C’est chez les Républicains que les divisions semblent les plus profondes. Sur les 49 membres du groupe, 28 ont suivi la consigne donnée par le président du groupe, Laurent Wauquiez, et se sont abstenus, tandis que seulement 3 ont suivi celle du président du parti, Bruno Retailleau, et ont voté contre. Mais 18 députés LR ont, eux, voté pour le texte. Mathématiquement, on peut donc aussi dire que ces 18 députés ont sauvé le PLFSS de Sébastien Lecornu, puisque celui-ci a été adopté avec 13 voix d’avance seulement.
Cadeau empoisonné
Quelle conclusion tirer de ce scrutin ? Les plus optimistes, du côté du gouvernement, parlent d’un exercice parlementaire remarquable, « d’une majorité de responsabilité », d’un « débat exigeant » et d’une « nouvelle manière d’exercer le rôle de législateur » (dixit Sébastien Lecornu). Le Premier ministre envoie au passage, dans le tweet qu’il a publié hier, un petit cadeau empoisonné au PS et aux écologistes, en les remerciant d’avoir « compris que le pouvoir est désormais partagé ». Une manière habile de dire qu’une partie de la gauche est désormais, de facto, alliée au gouvernement.
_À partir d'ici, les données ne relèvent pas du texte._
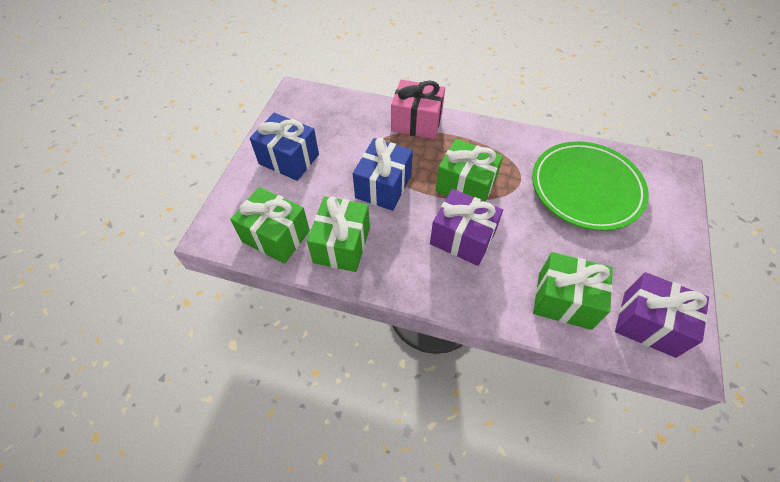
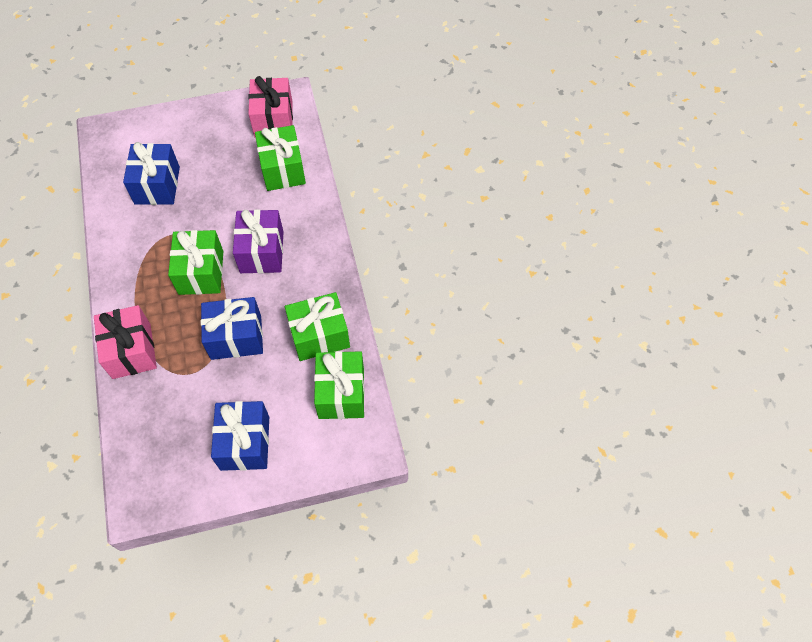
camera: 120 degrees left, 5 degrees up
(586, 188) = (157, 185): green plate -> blue gift
(649, 324) = (273, 119): purple gift -> pink gift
Ce qui correspond précisément à la rhétorique de La France insoumise et du RN, qui fustigent les « trahisons » du PS et des écologistes (pour LFI) et des Républicains (pour le RN), et les conforte dans leur rôle de seule opposition cohérente.
Si le PS, de son côté, se défend de toute « alliance » avec le camp macroniste et se félicite d’avoir fait « œuvre utile » tout en restant dans l’opposition, il reste à savoir si le message sera ainsi perçu par les électeurs. À trois mois des municipales, chacun joue très gros – et ce n’est qu’à ce moment que l’on verra les conséquences électorales des stratégies adoptées par les uns et les autres.
À moins que d’ici là, les cartes soient à nouveau rebattues lors du vote sur le projet de loi de finances (PLF). Le gouvernement va-t-il, d’ici là, faire de nouveau des concessions pour arracher le soutien d’une partie de la gauche, au risque de perdre définitivement celui de la droite ? Le Parti socialiste va-t-il rester fidèle à son engagement de voter contre un budget qui ne contiendrait pas des mesures fiscales contraignantes contre « les plus riches » ? Les Républicains vont-ils finir par voter majoritairement contre un budget qui leur semblera trop « confiscatoire » sur le plan fiscal ? Réponse dans les jours prochains. Au train où va la politique ces temps-ci, si, finalement, socialistes et écologistes torpillent le projet de loi de finances, l’épisode du PLFSS sera bien vite oublié.
Sébastien Lecornu fera sans doute tout pour l’éviter – tout, sauf recourir au 49-3, a-t-il encore affirmé ces derniers jours, malgré les demandes de plus en plus pressantes venues de son propre camp de rompre sa promesse. Même en ayant réussi à faire adopter son PLFSS, le Premier ministre marche toujours sur un fil.